▶ **AIM OF THE TASK**
Restate exactly, please, each line of the listing from the one with "left elbow: (378, 339)" to the last, including both.

▶ **MATERIAL PROVIDED**
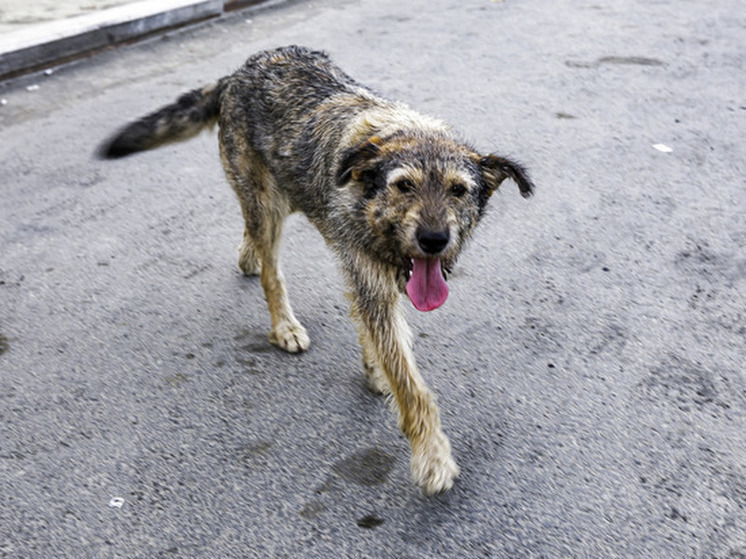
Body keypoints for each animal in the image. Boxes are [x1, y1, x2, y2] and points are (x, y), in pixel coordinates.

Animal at [100, 47, 536, 494]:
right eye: (404, 186)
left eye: (458, 190)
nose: (434, 240)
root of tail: (238, 73)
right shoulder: (369, 279)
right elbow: (410, 383)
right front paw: (432, 457)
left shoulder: (369, 277)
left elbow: (378, 339)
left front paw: (375, 370)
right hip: (267, 203)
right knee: (270, 270)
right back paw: (283, 324)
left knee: (253, 237)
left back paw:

▶ **SOLUTION TO THE PROBLEM**
left elbow: (378, 339)
left front paw: (375, 370)
right hip: (267, 203)
right knee: (270, 270)
right back paw: (283, 324)
left knee: (253, 237)
left back paw:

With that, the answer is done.